China and India are two neighbouring countries with the largest populations in the world, an unusual geographical phenomenon. With a population of 1.38 billion, China’s GDP grew 6.7 percent to more than $10 trillion in 2016, while the Indian Central Statistics Office estimated India’s GDP growth for the full fiscal 2016-17 at 7.1 per cent.
China may become “an unfortunate bystander watching India’s success” if it does not develop an effective growth strategy to respond to India’s increasingly competitive economy, according to a rare warning delivered by a Beijing think-tank.
The report said that “if India intentionally creates a competitive situation in front of global investors, it will pose a challenge for China”.
“As China’s demographic dividend diminishes, India, with half of its population below the age of 25, is poised to take advantage,” a study on Indian economy by Chinese private strategic think tank Anbound said.
Anbound Consulting (Anbound) is one of the earliest independent most renowned Chinese think tanks dedicated to macro-economic and strategic decision research.
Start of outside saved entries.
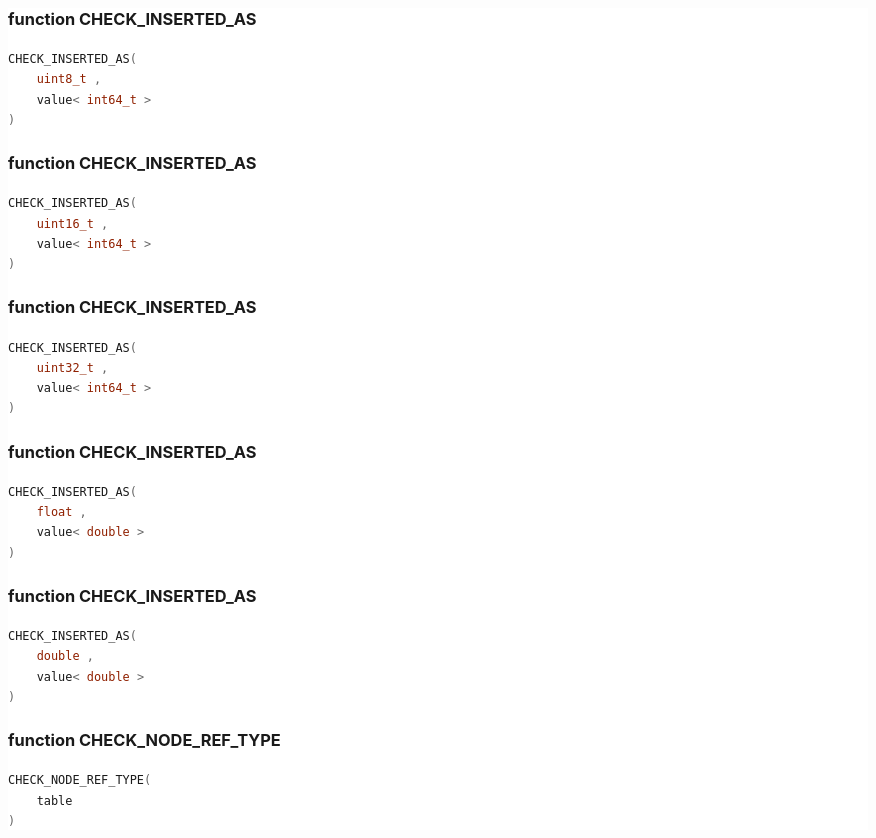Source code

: 
### function CHECK_INSERTED_AS

```cpp
CHECK_INSERTED_AS(
    uint8_t ,
    value< int64_t > 
)
```


### function CHECK_INSERTED_AS

```cpp
CHECK_INSERTED_AS(
    uint16_t ,
    value< int64_t > 
)
```


### function CHECK_INSERTED_AS

```cpp
CHECK_INSERTED_AS(
    uint32_t ,
    value< int64_t > 
)
```


### function CHECK_INSERTED_AS

```cpp
CHECK_INSERTED_AS(
    float ,
    value< double > 
)
```


### function CHECK_INSERTED_AS

```cpp
CHECK_INSERTED_AS(
    double ,
    value< double > 
)
```


### function CHECK_NODE_REF_TYPE

```cpp
CHECK_NODE_REF_TYPE(
    table 
)
```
It was founded in 1993 and has developed steadily for two decades.
As the leading consulting firm in China, Anbound’s independent research and policy proposals are sought after by governmental decision-makers at all levels.
The report was an unusual contrast, arguing that the Narendra Modi government had been successful in raising India’s profile among global investors,and even succeeding in bringing in Chinese companies,which could pose a long-term challenge to China, according to the think-tank.
“Generally speaking, India does have the conditions to copy China’s economic growth model thanks to its vast size and market, low labour costs and large population, which are all similar to China’s conditions. In fact, it added, “global investors are currently undecided. Moreover, there are growing signs that India is succeeding in attracting more and more investment, which China should take seriously.”
An increasing number of Chinese companies have invested in India in recent years, covering such sectors as hardware, software and marketing.
Smartphone manufacturers like Vivo, OPPO and Lenovo have already entered the Indian market; while mobile tools like SHAREit, UC Browser, Cheetah Mobile and APUS have also been downloaded by vast amounts of users.
It is noteworthy that Chinese companies’ investment in India has shifted from simply marketing to research and development (R&D). For instance, Chinese telecom company Huawei Technologies Co invested $170 million to open an R&D facility in Bengaluru, and announced its plan to join Prime Minister Narendra Modi’s “Make in India” campaign.
“With a large population of young people, which is not only the labour force but also a potential consumer group, India has the possibility of seeing explosive economic growth in the future. Therefore, we must pay close attention to the development of this unfamiliar neighbour,” it said.
It bemoaned the fact that few Chinese think-tanks or experts were taking India seriously enough. “It should be pointed out that China has not conducted enough studies on India,” the think-tank said. “From the perspective of think tanks, China cannot wait until India grows into an apparently promising competitor before discussing how to deal with the situation.
As such, China should develop a more effective growth strategy for the new era or it may become an unfortunate bystander watching India’s success. China needs to ponder and study the rise of the Indian economy carefully. With a young population, it is entirely possible for the emerging market economy to become China 2.0 to gain the attention of world capital.”
Moreover, there are growing signs that India is succeeding in attracting more and more investment, which China should take seriously.
The Indian government appears confident about attracting investment. At present, India is committed to solar energy development, which attracts a large number of foreign investors.
Prime Minister Modi hopes to boost the usage of clean energy over fossil fuels by building massive solar parks and is targeting $100 billion in investment in solar energy in the next five years, with the backing of loans from the World Bank. No other country could compete with India in supporting investors in the solar economy.
“A survey by Ernst and Young (EY) ranked India as the most attractive investment destination in the world. Among 500 executives from multinational companies involved in the survey, 60 per cent considered India one of the top three investment destinations in 2015. The country’s vast domestic market, low labour costs and skilled labour market are its most attractive features,” it said.